The virtual learning site can be found at http://www.room613.net. I have a blog on there in case anyone is just chomping at the bit to get to know me better! :)

Please visit the site. It is geared towards Jewish learning empowerment and will be beneficial to Jews of all ages, affiliations, and knowledge levels.

rosie said...

A levaya is at least $12,000 unless something such as the plot itself was paid beforehand. There is an approximately $2000 fee for opening the kever, as well as fees for storage of the mais, transportation from the place of death, and the cost of a metzeiva which if too small will be covered by snow for most of the winter in some climates. Some states require in-ground vaults which is halachically questionable but is mandated due to flooding. There is a fee for this. Graveside services do save some money but mortuary services are not cheap.

Shoshana said...

We have paid a small fortune for term life insurance ever since our first child was born. We are actually shopping around now to see if we can get a better rate as the 10 year term is nearly up. We also had a family trust established in the event... It was a great relief to get that all on paper, including who would take our kids, control the money, etc. I think this is a vital process that too few parents have completed.

Anonymous said...

Shoshana, term rates went down for many years but are now going up.

TDR said...

Regarding getting your house in order this merits a mention

http://www.daveramsey.com/etc/cms/love_drawer_9546.html

I like how he describes it in the same terms as he describes (term) life insurance: something you do for your family because you love them. A "gift" for your family.

TDR

Anonymous said...

My company and the New York Life company are both describing life insurance as "a gift of love" or some such marketing speak in current or recent ad campaigns.

Anonymous said...

It's champing at the bit, not chomping. Common mistake.

x said...

Re levaya fees - I think the O-U had some type of project a while ago to limit costs with that. Here, thanks to google...http://www.ou.org/programs/levaya.htm

In the old days funerals were from houses, like the last residence of the deceased. That could be done now too if necessary. Anyway, I am sure things can be done to limit levaya (lo aleinu) costs along the lines SL has proposed re chassunas, etc. It's high time some of the ripoff artists/crooks in that business are put in their place, if not totally out of business.

x said...

SL - check out this fine article - right up your alley.

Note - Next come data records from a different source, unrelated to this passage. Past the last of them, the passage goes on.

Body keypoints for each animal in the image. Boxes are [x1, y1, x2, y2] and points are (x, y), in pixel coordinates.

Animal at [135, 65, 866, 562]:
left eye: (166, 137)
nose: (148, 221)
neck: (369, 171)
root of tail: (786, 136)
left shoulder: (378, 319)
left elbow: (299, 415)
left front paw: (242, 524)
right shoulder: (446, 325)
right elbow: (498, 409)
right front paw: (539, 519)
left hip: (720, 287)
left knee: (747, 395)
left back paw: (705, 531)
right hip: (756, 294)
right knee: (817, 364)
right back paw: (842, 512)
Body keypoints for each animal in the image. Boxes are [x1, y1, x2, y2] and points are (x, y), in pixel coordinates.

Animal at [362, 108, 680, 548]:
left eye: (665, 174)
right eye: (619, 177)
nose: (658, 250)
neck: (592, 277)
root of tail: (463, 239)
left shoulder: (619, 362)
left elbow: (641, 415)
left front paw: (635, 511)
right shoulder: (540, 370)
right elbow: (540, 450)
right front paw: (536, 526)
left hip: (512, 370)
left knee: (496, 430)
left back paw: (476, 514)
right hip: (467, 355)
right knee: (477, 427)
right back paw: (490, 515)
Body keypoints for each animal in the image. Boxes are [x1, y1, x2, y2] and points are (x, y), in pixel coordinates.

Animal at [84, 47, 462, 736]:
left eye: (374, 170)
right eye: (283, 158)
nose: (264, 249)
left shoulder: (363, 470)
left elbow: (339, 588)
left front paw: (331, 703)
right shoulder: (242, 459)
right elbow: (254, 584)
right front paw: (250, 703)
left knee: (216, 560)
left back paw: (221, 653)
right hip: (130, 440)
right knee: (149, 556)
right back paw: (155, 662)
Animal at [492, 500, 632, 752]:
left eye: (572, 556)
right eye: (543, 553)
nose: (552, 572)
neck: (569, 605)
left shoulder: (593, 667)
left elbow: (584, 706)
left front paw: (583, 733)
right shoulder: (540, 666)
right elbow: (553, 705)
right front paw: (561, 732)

City Tech Professor’s Advice to Freshmen: ‘Don’t Be Lured into Credit Card Debt’

http://www.brooklyneagle.com/categories/category.php?category_id=31&id=30455

Anonymous said...

I don't understand 12,000 for a funeral. When someone I know passed away and already had a plot, the total cost (excluding only a donation to the rabbi's discretionary fund and the headstone, limo for the family and the deatth certificates) was $2,000 because the synagogue had a contract with the funeral home to do all the funeral/burials for a fixed fee in exchange for the shul requiring anyone using its cemetary to use that funeral home. A co-worker whose catholic mother died and had the fancy wake with 250 people, a fancy casket, etc. paid about $7,000 excluding the plot and stone. Where in the world does the 12,000 figure come from.

Jeremy said...

just making sure you saw this-

http://5tjt.com/news/read.asp?Id=4800

Orthonomics said...

Thanks Jeremy-I will head on over. Haven't seen it.

Regarding funeral expenses: I think that is we reach a "burial crisis" point, the tuition discussion will be long gone.

Anonymous said...

Regarding virtual schooling, there is a yeshiva in SC that decided to take advantage of virtual charter schools in it's state. They trimmed tuition costs by offering full limudei kodesh, but only serving as a "learning coach" for students enrolled at any of the SC virtual schools. Time will tell whether this option was a success.